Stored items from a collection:
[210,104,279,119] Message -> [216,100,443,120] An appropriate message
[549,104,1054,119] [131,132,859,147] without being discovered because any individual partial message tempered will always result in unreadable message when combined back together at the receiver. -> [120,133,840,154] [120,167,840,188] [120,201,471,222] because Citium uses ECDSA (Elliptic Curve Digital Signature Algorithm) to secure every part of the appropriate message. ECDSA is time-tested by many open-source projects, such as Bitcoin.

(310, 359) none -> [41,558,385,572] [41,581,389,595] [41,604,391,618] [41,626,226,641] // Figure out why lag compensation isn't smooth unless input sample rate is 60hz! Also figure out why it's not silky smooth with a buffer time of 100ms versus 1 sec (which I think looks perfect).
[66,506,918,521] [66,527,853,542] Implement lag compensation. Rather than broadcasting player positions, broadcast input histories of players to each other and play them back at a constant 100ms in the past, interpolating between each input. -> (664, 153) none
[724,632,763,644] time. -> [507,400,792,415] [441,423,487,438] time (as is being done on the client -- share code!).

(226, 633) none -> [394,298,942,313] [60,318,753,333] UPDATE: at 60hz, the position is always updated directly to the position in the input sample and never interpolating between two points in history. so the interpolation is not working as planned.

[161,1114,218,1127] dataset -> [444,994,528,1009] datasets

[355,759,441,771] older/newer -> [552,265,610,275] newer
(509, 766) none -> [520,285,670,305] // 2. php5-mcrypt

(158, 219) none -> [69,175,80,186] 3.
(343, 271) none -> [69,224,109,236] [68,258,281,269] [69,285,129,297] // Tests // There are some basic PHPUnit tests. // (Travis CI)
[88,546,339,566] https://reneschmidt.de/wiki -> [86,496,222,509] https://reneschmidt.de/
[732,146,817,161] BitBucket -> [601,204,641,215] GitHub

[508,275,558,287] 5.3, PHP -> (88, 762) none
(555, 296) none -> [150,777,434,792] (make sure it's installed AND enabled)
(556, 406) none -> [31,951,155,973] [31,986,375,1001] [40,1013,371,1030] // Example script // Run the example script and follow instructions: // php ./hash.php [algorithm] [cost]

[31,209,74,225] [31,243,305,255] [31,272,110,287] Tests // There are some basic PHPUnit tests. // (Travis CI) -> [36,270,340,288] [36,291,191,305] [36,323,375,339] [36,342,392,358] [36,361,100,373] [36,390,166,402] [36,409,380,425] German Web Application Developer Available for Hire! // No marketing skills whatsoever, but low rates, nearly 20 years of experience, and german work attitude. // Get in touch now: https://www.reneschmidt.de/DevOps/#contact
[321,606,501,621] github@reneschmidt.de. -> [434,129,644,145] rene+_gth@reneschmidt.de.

--- ABOUT THIS EXERCISE ---
Return the records above verbatim, in their entirety.

--- ANSWER TO THE EXERCISE ---
[210,104,279,119] Message -> [216,100,443,120] An appropriate message
[549,104,1054,119] [131,132,859,147] without being discovered because any individual partial message tempered will always result in unreadable message when combined back together at the receiver. -> [120,133,840,154] [120,167,840,188] [120,201,471,222] because Citium uses ECDSA (Elliptic Curve Digital Signature Algorithm) to secure every part of the appropriate message. ECDSA is time-tested by many open-source projects, such as Bitcoin.

(310, 359) none -> [41,558,385,572] [41,581,389,595] [41,604,391,618] [41,626,226,641] // Figure out why lag compensation isn't smooth unless input sample rate is 60hz! Also figure out why it's not silky smooth with a buffer time of 100ms versus 1 sec (which I think looks perfect).
[66,506,918,521] [66,527,853,542] Implement lag compensation. Rather than broadcasting player positions, broadcast input histories of players to each other and play them back at a constant 100ms in the past, interpolating between each input. -> (664, 153) none
[724,632,763,644] time. -> [507,400,792,415] [441,423,487,438] time (as is being done on the client -- share code!).

(226, 633) none -> [394,298,942,313] [60,318,753,333] UPDATE: at 60hz, the position is always updated directly to the position in the input sample and never interpolating between two points in history. so the interpolation is not working as planned.

[161,1114,218,1127] dataset -> [444,994,528,1009] datasets

[355,759,441,771] older/newer -> [552,265,610,275] newer
(509, 766) none -> [520,285,670,305] // 2. php5-mcrypt

(158, 219) none -> [69,175,80,186] 3.
(343, 271) none -> [69,224,109,236] [68,258,281,269] [69,285,129,297] // Tests // There are some basic PHPUnit tests. // (Travis CI)
[88,546,339,566] https://reneschmidt.de/wiki -> [86,496,222,509] https://reneschmidt.de/
[732,146,817,161] BitBucket -> [601,204,641,215] GitHub

[508,275,558,287] 5.3, PHP -> (88, 762) none
(555, 296) none -> [150,777,434,792] (make sure it's installed AND enabled)
(556, 406) none -> [31,951,155,973] [31,986,375,1001] [40,1013,371,1030] // Example script // Run the example script and follow instructions: // php ./hash.php [algorithm] [cost]

[31,209,74,225] [31,243,305,255] [31,272,110,287] Tests // There are some basic PHPUnit tests. // (Travis CI) -> [36,270,340,288] [36,291,191,305] [36,323,375,339] [36,342,392,358] [36,361,100,373] [36,390,166,402] [36,409,380,425] German Web Application Developer Available for Hire! // No marketing skills whatsoever, but low rates, nearly 20 years of experience, and german work attitude. // Get in touch now: https://www.reneschmidt.de/DevOps/#contact
[321,606,501,621] github@reneschmidt.de. -> [434,129,644,145] rene+_gth@reneschmidt.de.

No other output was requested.